> [AUFGABENZIEL] Würdest du den Text über die Hamburger Gipfeltouren nach seinem letzten Satz fortführen?

> [TEXTAUSZUG]
Die kürzeste Tour führt zum Hügelgrab Taterberg, mit ganzen zwei Höhenmetern, 100 Metern Strecke und fünf Minuten Gehzeit; die längste Tour dauert auch gerade mal etwa zwei Stunden. Deshalb ist es gut, dass Kombinationsmöglichkeiten angegeben sind, bis hin zur ultimativen Challenge: den „Seven Elb Summits“. Die jeweils höchsten Punkte der sieben Hamburger Verwaltungsbezirke lassen sich „by fair means“, also nur mit Öffis, als Tagestour in 16 Stunden erstürmen (die Hälfte davon Gehzeit) – ein tatsächlich strammes Programm, für das ein ausgetüftelter Zeitplan inklusive ÖV-Verbindungen angeboten wird. Den Abschluss des Buchs bilden ein Gipfel-Gesamtverzeichnis, sortiert nach Höhe, und eine alphabetische Touren-Übersicht mit Eintragungsmöglichkeit für „Bezwingungs“-Datum, Begleitung, Wetter und Stimmung.

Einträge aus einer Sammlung
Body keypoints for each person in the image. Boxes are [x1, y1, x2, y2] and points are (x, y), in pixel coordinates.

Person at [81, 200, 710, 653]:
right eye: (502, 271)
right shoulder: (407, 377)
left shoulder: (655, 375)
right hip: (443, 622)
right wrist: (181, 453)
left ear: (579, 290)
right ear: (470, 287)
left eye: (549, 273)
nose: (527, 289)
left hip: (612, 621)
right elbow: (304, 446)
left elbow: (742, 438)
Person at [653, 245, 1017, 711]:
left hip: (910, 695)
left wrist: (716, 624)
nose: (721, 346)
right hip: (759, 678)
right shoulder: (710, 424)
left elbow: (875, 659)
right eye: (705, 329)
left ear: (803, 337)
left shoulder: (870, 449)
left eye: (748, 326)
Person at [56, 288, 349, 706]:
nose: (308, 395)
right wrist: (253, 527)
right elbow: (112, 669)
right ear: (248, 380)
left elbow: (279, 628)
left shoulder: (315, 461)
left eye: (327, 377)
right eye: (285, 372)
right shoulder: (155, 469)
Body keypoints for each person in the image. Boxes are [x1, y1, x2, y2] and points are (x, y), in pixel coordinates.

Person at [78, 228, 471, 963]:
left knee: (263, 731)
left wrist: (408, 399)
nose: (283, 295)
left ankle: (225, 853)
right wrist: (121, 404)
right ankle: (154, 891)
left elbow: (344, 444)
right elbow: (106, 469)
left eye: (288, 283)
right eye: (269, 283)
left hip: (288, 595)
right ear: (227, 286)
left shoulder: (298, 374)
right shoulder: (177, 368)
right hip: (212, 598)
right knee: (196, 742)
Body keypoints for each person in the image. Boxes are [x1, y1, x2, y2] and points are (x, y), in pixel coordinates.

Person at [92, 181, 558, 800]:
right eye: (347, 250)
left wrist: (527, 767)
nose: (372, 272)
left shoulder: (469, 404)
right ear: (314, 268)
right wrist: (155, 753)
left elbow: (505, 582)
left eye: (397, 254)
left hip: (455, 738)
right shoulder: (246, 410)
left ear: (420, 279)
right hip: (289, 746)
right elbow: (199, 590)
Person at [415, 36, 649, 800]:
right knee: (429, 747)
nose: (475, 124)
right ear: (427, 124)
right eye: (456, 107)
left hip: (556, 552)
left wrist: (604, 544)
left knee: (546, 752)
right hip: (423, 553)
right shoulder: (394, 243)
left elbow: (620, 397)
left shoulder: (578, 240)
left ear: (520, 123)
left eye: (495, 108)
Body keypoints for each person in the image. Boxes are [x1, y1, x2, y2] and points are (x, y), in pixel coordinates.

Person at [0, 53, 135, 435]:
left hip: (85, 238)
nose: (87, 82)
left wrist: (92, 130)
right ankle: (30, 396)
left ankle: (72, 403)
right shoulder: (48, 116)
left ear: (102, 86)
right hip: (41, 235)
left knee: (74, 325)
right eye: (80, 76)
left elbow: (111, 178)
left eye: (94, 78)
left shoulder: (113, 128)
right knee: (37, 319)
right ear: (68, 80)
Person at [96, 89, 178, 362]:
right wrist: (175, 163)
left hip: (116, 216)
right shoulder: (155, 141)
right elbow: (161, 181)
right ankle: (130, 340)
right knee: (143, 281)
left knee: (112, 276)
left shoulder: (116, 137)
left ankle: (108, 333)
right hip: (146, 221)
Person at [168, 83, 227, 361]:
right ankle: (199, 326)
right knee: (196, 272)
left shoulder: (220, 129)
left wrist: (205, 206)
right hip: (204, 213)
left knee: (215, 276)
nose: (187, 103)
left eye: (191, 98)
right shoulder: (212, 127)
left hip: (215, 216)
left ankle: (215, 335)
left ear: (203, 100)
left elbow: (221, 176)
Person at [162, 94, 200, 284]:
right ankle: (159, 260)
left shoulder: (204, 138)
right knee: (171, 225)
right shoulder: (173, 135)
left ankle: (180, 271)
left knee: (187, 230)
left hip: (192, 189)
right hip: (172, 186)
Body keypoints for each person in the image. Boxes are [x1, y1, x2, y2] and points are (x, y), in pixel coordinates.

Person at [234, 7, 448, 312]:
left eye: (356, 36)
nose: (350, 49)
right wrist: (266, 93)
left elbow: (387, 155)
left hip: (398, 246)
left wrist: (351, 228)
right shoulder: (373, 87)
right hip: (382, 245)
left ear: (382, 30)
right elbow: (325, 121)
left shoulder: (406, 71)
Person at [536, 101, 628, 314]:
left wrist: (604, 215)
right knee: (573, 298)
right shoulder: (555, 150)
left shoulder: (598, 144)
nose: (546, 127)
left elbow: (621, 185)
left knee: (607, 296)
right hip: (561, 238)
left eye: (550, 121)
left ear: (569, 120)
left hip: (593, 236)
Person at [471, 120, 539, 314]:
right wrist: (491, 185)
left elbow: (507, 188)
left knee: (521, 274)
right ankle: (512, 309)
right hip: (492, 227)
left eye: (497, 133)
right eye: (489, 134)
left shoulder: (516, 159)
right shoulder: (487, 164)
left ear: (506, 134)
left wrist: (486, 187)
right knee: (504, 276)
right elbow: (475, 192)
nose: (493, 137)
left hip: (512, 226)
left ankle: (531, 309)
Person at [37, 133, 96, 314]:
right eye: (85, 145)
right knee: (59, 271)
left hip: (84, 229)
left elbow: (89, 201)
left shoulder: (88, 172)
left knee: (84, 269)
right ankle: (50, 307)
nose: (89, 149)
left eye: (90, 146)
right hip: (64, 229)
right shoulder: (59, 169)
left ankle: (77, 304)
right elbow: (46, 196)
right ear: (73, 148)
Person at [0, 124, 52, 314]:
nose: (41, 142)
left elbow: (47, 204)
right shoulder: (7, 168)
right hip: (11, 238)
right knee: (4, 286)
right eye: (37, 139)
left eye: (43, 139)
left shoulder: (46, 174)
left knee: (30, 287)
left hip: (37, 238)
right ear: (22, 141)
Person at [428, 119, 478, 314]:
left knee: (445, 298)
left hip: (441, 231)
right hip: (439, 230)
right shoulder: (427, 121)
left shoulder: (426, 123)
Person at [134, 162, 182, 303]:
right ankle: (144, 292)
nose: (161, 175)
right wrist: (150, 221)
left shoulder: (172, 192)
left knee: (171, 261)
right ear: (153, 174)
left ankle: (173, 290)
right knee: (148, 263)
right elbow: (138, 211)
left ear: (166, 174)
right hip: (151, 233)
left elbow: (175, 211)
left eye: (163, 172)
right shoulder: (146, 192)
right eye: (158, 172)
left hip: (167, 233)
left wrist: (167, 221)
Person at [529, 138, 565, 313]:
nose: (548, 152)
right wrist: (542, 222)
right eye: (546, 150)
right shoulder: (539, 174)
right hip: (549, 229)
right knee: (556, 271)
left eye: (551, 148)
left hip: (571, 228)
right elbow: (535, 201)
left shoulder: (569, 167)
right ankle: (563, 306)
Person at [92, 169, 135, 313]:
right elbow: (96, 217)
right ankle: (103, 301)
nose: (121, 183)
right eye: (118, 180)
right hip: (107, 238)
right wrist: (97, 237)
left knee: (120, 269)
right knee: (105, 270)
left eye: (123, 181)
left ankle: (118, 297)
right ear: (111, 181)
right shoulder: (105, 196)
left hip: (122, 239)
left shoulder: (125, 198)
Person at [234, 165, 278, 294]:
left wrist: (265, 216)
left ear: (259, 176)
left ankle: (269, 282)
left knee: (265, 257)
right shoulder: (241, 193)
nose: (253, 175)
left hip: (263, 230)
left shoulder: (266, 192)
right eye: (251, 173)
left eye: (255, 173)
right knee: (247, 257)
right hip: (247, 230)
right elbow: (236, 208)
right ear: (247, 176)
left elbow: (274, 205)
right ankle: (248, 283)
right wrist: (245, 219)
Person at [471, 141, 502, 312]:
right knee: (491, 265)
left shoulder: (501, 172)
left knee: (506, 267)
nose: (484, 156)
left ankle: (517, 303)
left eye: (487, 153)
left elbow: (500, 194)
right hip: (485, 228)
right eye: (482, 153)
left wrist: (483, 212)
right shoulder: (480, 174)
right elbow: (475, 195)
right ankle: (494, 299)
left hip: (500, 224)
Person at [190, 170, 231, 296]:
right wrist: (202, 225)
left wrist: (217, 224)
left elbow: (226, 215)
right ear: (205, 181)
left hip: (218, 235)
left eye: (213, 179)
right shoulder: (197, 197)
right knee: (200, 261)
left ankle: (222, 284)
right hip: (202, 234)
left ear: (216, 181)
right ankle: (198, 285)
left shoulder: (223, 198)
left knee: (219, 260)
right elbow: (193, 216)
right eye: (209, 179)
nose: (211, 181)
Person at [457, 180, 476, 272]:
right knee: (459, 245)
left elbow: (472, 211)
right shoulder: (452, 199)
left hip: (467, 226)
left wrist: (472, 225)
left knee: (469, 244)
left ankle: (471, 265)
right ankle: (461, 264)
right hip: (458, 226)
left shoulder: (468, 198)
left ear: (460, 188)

> [LÖSUNG DER ÜBUNG]
Hamburg, son amour
Man darf schmunzeln, aber nicht lachen über die pfiffigen Ideen und die solide Arbeit; wenn jeder Wanderführer so zuverlässig und informativ gemacht wäre, wär’s schön. Zwar ist es einfacher, auf einer Doppelseite eine Tour mit einem Kilometer Strecke und 20 Metern Höhenunterschied zu beschreiben als eine echte Bergtour – dafür ist die Orientierung im Großstadtdschungel bekanntermaßen schwieriger als in übersichtlichem, freiem alpinem Gelände. Beim Realisieren der sportlichen Ziele helfen Tourendaten, ein Höhenprofil, eine Stadtplan-Karte und Fotos, auf denen man den zu besteigenden Berg oft nur mit viel gutem Willen ausmachen kann. Im Zweifelsfall dürften die freundlichen Eingeborenen bei der Berg-Findung helfen. Durch seine Tourenauswahl und viele Hintergrundinfos zeigt der Autor Seiten von Hamburg, die man nicht kennt oder erwartet, und belegen eine Verbundenheit mit seiner Stadt, die man durchaus als Liebe empfinden kann. Was wieder zum DAV passt, der ja in seinem Leitbild verkündet: „Wir lieben die Berge!“.
Kurzcheck
Info
Besonders geeignet für … Nordlichter und solche, die’s gern werden wollen.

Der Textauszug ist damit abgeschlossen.